Yasmine Khayyat is Assistant Professor of Arabic Literature at the African, Middle Eastern, and South Asian Languages & Literatures Department at Rutgers. She does cultural memory studies on Lebanon.
Derek Ludovici received his MA from AUC in 2013. He is a PhD student in Anthropology CUNY focusing on changing labor-state relations since January 25, 2011.
Kira Jumet is a PhD Candidate in the Rutgers University Department of Political Science. Her dissertation, “Mobilization, Grievances, and Political Opportunities in the Egyptian Uprisings,” examines protest mobilization during the 2011 Revolution and June 30, 2013 uprising.
Karim Malak is an MA candidate at Columbia University’s MESAAS Department. His research interests include neoliberalism in Egypt and the modern subject, religious freedom more broadly in the Middle East and Egypt’s Coptic Christians.
Taylor Moore is a Ph.D. student in History at Rutgers University her research centers around histories of the body, “technologies of the self,” and the intersections of race and sexuality in the production of subjectivities, particularly with regards to processes of heterosocialization, in the Middle East and North Africa. Taylor was a co-convener of the symposium.
Maya Mikdashi is a sociocultural anthropologist who is currently an Andrew Mellon Postdoctoral Fellow at the Institute for Research on Women, Rutgers. Maya is also Co-Founder/ Co-Editor of Jadaliyya.
Alaa Murad is currently in the final year of a joint MA degree in Near Eastern & Judaic Studies and Conflict & Coexistence Studies at Brandeis University.
Jeremy Randall is a third year Ph.D. student in the History program at The Graduate Center, CUNY. His research focuses on the role of affect and ecology in understanding the intersections of leftism and popular culture in Lebanon during the 1970s-1980s.
Nova Robinson is a Ph.D. Candidate in History at Rutgers. Her dissertation "Lobbying the League: Syrian Women’s Transnational Pan-Arab Activism, 1910-1949" focuses on transnational Syrian women`s networks in the first half of the 20th century that lobbied the League of Nations on behalf of women`s rights and Arab sovereignty. Nova was a co-convener of the symposium.
Becky L. Schulthies is Assistant Professor of Anthropology at Rutgers. Her work is on media production and reception in urban Fez, Morocco.
Sherene Seikaly is Assistant Professor of History at the University of California, Santa Barbara. She is the editor of Arab Studies Journal and Co-Founder/Co-Editor of Jadaliyya.

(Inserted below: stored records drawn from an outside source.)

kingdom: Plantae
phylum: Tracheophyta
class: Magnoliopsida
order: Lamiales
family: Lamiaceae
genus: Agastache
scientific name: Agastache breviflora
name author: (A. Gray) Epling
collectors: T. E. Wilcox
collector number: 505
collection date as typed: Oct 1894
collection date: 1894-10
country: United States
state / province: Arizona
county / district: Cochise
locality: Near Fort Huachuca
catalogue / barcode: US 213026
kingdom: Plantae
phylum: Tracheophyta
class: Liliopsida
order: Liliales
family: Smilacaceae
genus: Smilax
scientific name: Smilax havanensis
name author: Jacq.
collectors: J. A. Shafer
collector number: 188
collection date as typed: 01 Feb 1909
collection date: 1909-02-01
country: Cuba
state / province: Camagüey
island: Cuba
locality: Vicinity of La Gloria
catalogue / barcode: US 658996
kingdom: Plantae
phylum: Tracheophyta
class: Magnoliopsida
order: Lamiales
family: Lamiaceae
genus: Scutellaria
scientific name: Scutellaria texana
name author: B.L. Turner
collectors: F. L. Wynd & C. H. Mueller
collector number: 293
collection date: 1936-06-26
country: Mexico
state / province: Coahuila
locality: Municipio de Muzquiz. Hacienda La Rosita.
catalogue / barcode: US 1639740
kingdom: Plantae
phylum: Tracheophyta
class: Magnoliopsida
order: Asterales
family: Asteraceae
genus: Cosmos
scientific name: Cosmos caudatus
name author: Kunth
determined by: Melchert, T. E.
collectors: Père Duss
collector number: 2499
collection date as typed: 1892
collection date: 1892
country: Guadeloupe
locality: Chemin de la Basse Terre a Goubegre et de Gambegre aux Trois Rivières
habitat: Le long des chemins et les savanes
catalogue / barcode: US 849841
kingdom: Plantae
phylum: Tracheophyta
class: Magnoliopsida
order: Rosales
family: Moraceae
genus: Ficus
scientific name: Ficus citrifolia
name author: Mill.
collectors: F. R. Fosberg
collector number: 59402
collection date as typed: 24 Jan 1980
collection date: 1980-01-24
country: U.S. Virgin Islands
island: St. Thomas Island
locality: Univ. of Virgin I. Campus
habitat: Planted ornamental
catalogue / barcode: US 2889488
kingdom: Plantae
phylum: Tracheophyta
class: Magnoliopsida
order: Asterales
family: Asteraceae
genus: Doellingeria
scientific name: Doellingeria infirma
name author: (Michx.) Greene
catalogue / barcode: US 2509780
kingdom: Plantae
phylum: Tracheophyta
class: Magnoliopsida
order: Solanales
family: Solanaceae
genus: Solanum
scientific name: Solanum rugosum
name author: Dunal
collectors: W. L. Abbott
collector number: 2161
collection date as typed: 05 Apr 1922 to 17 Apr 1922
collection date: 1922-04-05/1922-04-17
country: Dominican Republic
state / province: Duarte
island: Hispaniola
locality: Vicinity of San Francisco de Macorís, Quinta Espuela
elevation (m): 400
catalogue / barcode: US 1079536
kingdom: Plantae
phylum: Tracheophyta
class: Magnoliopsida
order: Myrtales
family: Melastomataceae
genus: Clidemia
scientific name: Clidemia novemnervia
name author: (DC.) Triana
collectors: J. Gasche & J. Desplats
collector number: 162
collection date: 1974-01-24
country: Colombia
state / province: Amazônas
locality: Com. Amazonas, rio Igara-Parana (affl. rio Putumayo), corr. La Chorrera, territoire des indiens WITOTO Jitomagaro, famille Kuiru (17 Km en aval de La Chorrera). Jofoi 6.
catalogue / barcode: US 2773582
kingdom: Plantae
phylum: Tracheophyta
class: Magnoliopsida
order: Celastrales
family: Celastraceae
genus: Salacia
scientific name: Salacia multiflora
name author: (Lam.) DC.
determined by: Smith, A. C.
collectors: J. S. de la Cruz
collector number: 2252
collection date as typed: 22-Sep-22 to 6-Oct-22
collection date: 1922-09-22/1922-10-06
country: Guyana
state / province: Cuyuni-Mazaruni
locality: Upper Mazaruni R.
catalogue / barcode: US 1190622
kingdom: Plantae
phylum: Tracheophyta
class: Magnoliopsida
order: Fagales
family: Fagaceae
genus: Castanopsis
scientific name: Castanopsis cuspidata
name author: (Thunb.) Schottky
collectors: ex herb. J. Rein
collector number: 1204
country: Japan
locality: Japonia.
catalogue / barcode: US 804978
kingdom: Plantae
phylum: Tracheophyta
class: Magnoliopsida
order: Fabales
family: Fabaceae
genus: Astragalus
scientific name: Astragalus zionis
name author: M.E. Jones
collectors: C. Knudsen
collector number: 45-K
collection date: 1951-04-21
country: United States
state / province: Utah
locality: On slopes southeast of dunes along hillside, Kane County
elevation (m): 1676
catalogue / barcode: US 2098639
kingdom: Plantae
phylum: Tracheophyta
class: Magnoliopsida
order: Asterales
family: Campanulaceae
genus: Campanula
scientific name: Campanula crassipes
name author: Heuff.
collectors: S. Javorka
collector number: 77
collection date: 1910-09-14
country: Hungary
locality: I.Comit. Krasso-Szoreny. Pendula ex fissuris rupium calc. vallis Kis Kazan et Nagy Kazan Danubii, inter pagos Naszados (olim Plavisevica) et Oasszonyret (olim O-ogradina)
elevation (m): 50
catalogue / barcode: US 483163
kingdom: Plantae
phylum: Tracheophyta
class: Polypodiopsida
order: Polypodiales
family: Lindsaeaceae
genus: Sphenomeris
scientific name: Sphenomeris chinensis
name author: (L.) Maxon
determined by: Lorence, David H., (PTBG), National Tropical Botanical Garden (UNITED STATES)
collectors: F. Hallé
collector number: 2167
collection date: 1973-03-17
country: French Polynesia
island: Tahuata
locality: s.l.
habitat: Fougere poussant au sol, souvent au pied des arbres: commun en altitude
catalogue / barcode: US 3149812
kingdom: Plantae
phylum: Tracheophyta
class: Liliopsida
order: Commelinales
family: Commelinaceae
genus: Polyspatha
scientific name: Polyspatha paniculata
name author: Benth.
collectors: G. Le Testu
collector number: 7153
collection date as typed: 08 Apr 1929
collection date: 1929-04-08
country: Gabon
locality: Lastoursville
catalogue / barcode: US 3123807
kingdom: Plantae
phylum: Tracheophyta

Eve Troutt Powell (Keynote) is an Associate Dean of Graduate Studies and the Christopher H. Browne Distinguished Professor of History and Africana Studies at the University of Pennsylvania. She has published Tell This in My Memory: Stories of Enslavement from Egypt, Sudan and the Ottoman Empire (2012) and A Different Shade of Colonialism: Egypt, Great Britain and the Mastery of the Sudan (2003).
Madeleine Wells is a PhD Candidate at the George Washington University studying comparative politics and international relations. Her research addresses nation-building and sectarian politics in the Arabian Gulf.
Ella Wind is a graduate student in Near East Studies at NYU. Her research focuses primarily on the political economy of Turkey and the Levant. She is also a Co-Editor of Syria-related content for Jadaliyya and a researcher for the Syria Refugee Portal project.